Whole Life Insurance: The Basics
What is Whole Life?
Whole life insurance is the most basic form of permanent life insurance. It is basically a term life insurance policy combined with a fixed-yield savings account. This savings account usually yields an interest rate around 2-5%, but grows tax-deferred, similar to your IRA. When the proceeds are withdrawn, they are taxed, but they are not taxed year to year. The premium of a whole life policy has essentially two parts: one part covers the cost of the insurance, the other goes into your cash value account tied to the life insurance policy. I am not going to go into extensive detail as to how these policies work, as there are better resources for that. Rather, I will focus my attention on specific benefits and drawbacks of whole life policies.
- Flexibility. It can be difficult to talk broadly about whole life policies because there are so many riders and options you can take to truly customize a whole life policy to your needs. These riders and options are a plus, though, because they allow you to cusomize your insurance coverage and cash value account as you progress through your life.
- Permanence. Because whole life policies are a form of permanent insurance, they do not expire after a given time frame. This means that you will have coverage over the course of your entire life, so long as you continue to make payments on the policy. The cash value of the policy also helps provide a degree of stability to the policy; as long as your cash value is sufficient to pay the premium, the policy will not lapse. If you fail to make a premium payment, then the payment is simply withdrawn from your cash value.
- Forced Savings. If you struggle to set aside funds for the future, then a whole life policy can help force you to save. Because a portion of each premium payment goes into your cash value account, you are essentially getting a bill each month from the insurance company demanding that you make a certain deposit to your cash account. This can make it easier for some people to set aside the funds that they will need to save. These savings also grow tax-deferred, which is an excellent bonus.
- Low Return. While the interest earned on the cash account is guaranteed and tax-deferred, the actual rate of return tends to be disappointingly low.
- Expensive. As we just saw in the Dave Ramsey quote above, there are high costs to permanent insurance of any kind, whole life included. The expenses of managing and maintaining these accounts, paying (large) commissions to the sales agents, etc make these policies very inefficient. Whole life policies can be double or even thrice as expensive as an equivalent term insurance policy. You get way more bang for your buck from a term insurance policy.

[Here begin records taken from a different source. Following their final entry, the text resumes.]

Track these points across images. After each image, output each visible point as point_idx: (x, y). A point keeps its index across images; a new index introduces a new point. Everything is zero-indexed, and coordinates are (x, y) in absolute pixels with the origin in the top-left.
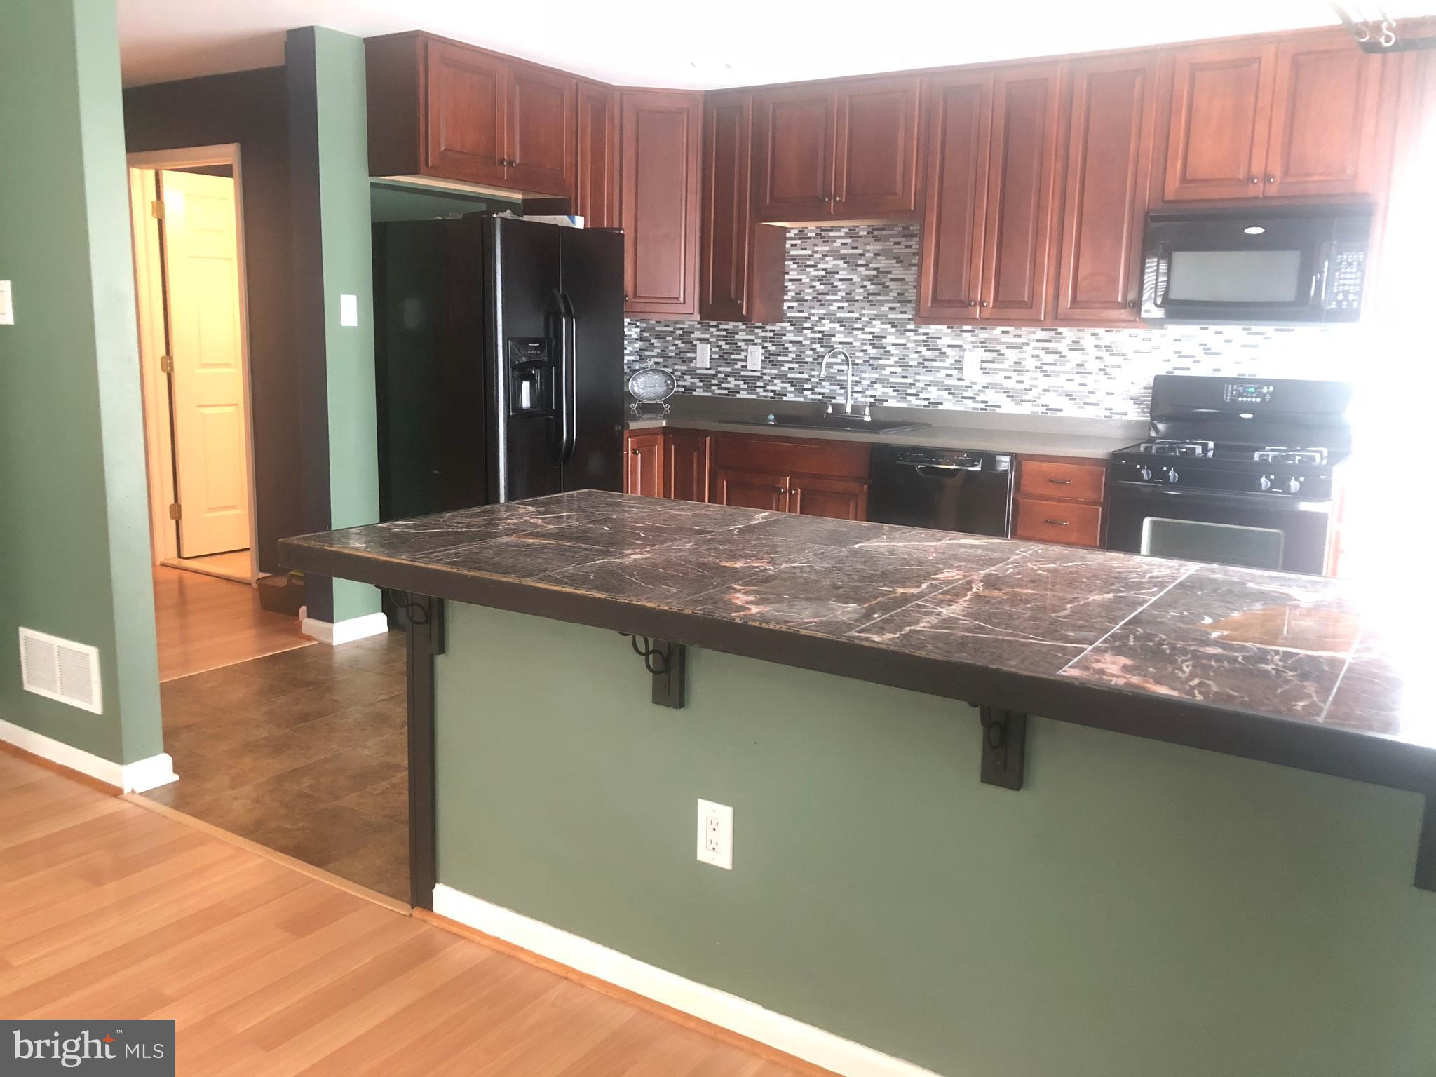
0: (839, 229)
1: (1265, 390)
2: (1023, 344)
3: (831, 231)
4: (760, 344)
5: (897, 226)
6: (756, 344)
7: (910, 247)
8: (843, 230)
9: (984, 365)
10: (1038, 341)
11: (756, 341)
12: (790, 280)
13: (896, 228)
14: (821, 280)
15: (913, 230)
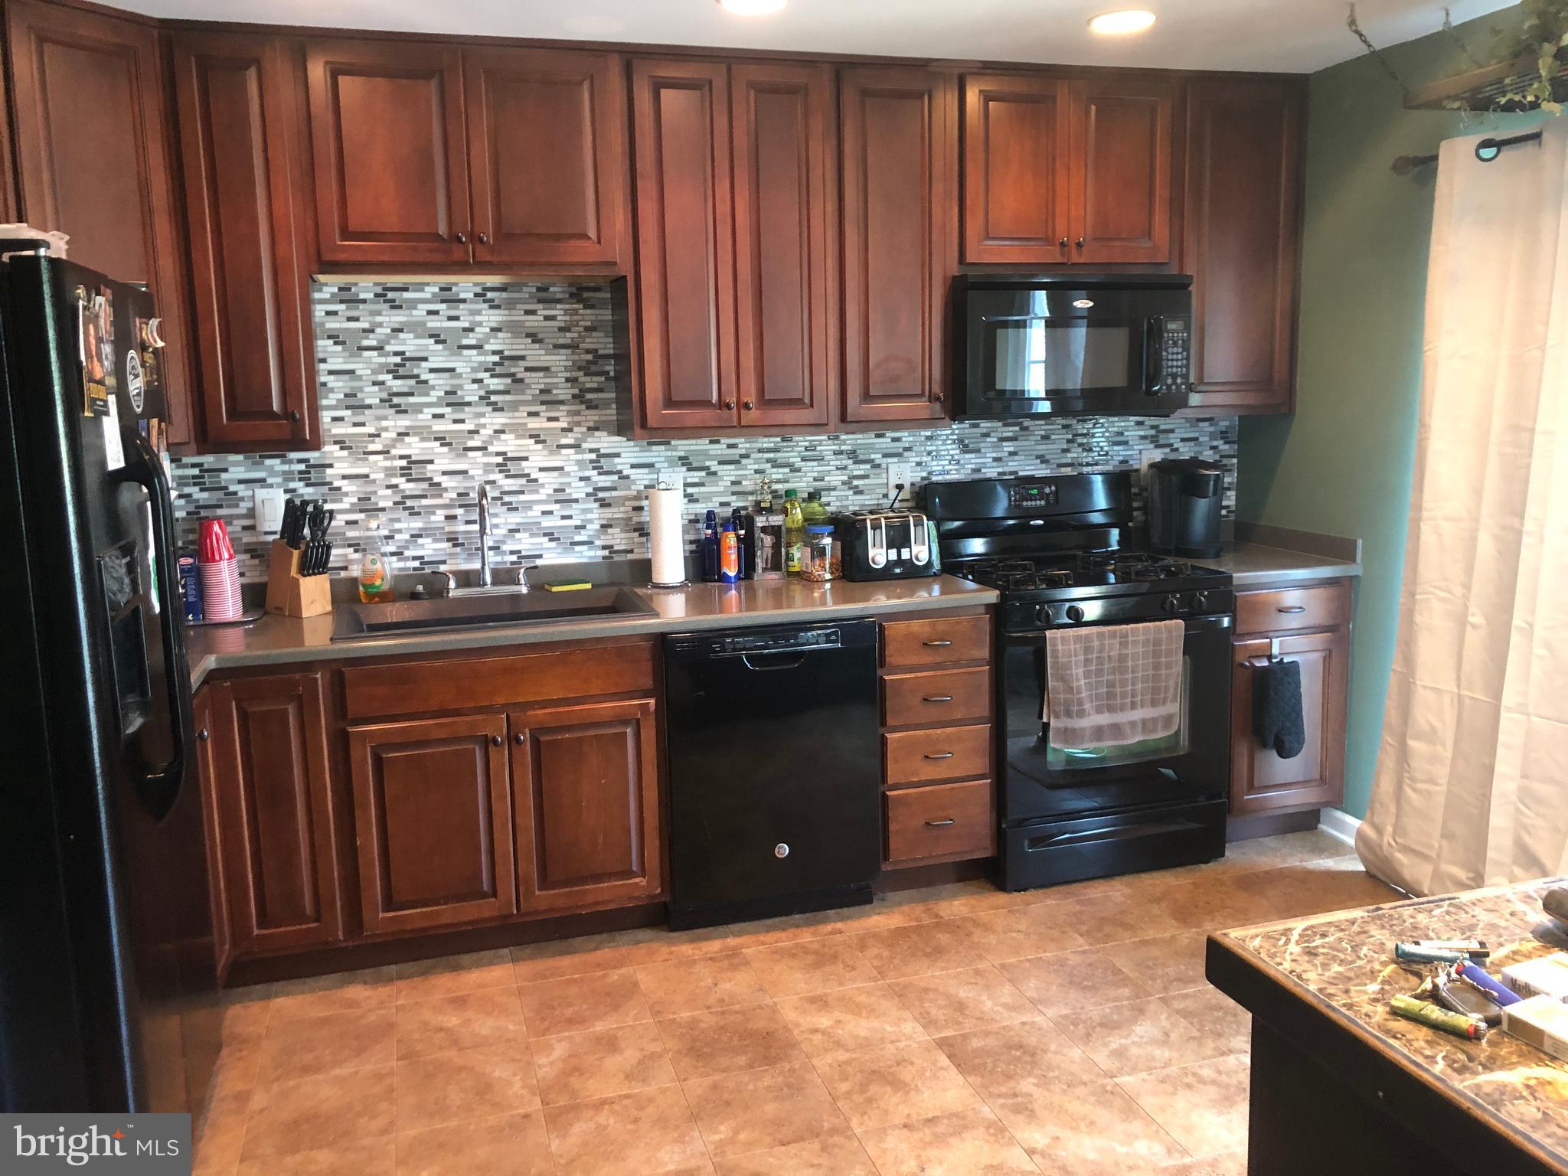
1: (1047, 490)
3: (406, 290)
5: (526, 285)
6: (271, 486)
7: (552, 318)
11: (270, 481)
12: (331, 373)
13: (525, 289)
14: (395, 371)
15: (555, 293)
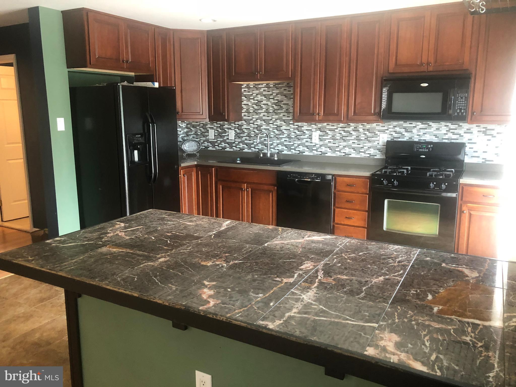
0: (262, 84)
1: (430, 146)
2: (335, 129)
3: (259, 85)
4: (233, 130)
5: (284, 83)
6: (232, 130)
7: (290, 91)
8: (264, 84)
9: (320, 137)
10: (341, 127)
11: (232, 128)
12: (244, 104)
13: (284, 84)
14: (256, 104)
15: (291, 84)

- Permanence. While permanence can be considered a benefit of whole life policies, it’s also a double edged sword. One of the great lies of the life insurance industry is that after “some point” in the future, you can stop paying premiums on your policy. This, the customer interprets to mean that the policy is free after that point because the cash value grows faster than the premiums come out. That’s true, but highly deceptive in nature. You see, when you sign up for a whole life policy, you agree to pay premiums on that policy for the rest of your life. Just because you reach a point where you need not write a check for the premium does not mean that you are not charged for the policy. So, if you are planning on using your cash value to live off in retirement, you had better plan on continuing to pay your premium out of that fund, because it’s automatically set to auto-pay the insurance company. And you wondered why insurance companies LOVE espousing these policies….
All of the $93 per month disappears in commissions and expenses for the first 3 years. After that, the return will average 2.6% per year for whole life, 4.2% for universal life, and 7.4% for the new-and-improved variable life policy that includes mutual funds, according to Consumer Federation of America, Kiplinger’s Personal Finance, and Fortune magazines. The same mutual funds outside of the policy average 12%.
In my opinion, whole life policies are among the worst life insurance policies that a person could get. If you want permanent life insurance and the benefit of forces savings and tax-deferred growth, then there are better forms of insurance out there for you. Whole life policies can be good for the very wealthy (who are unlikely to be reading this blog) to protect their vast estates when they die, but for most people, they are not a great option.